_PROMPT_
Reproduce every entry below word for word, leaving out the pictures.

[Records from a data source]

--------------------------------------------------

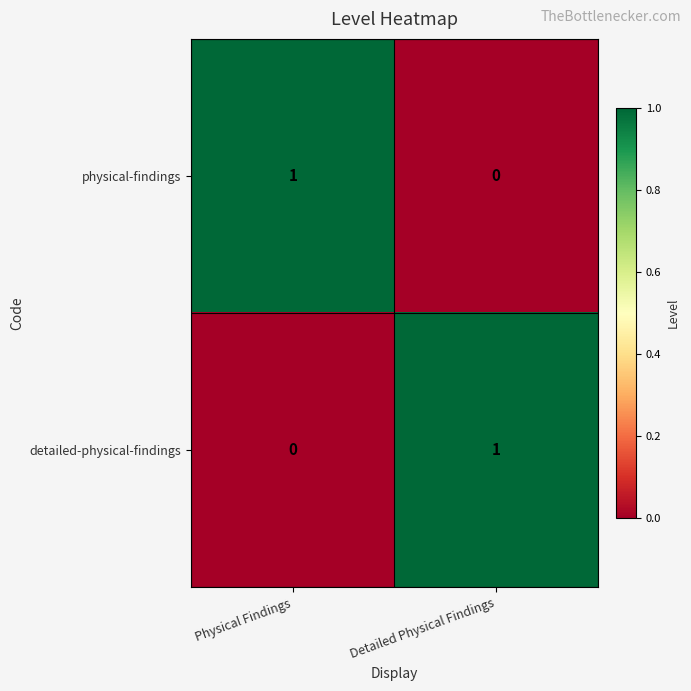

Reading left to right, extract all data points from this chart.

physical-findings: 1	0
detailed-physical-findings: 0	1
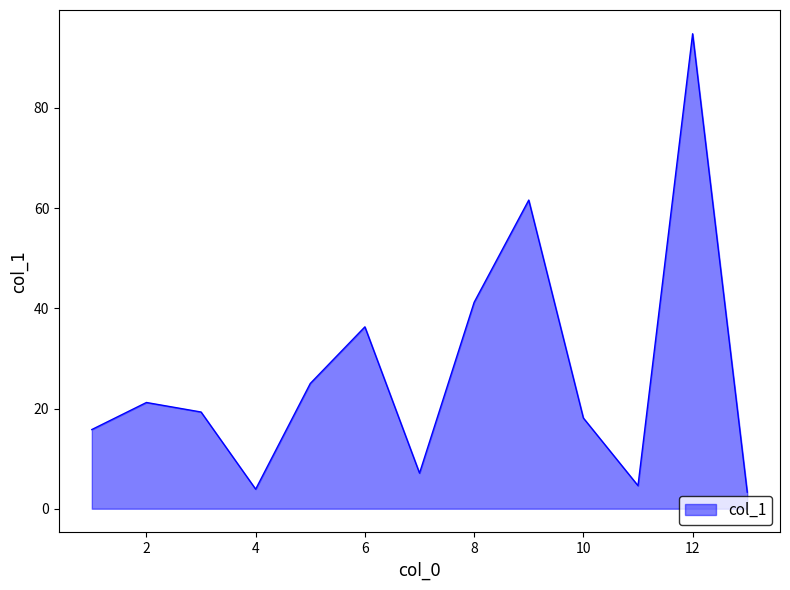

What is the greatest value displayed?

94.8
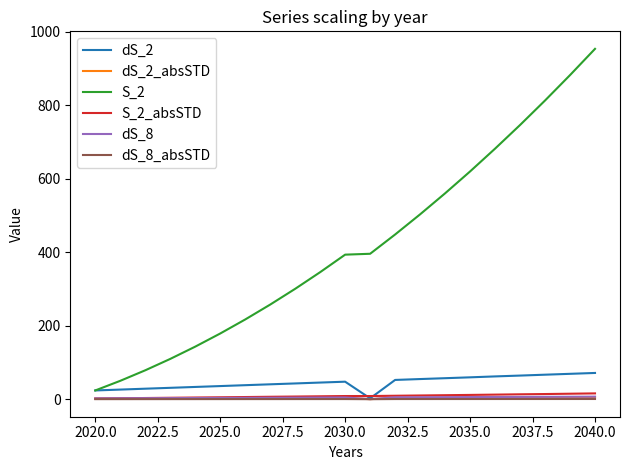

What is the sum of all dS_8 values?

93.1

--------------------------------------------------

_ANSWER_
Reading left to right, extract all data points from this chart.

physical-findings: 1	0
detailed-physical-findings: 0	1

What is the greatest value displayed?

94.8

What is the sum of all dS_8 values?

93.1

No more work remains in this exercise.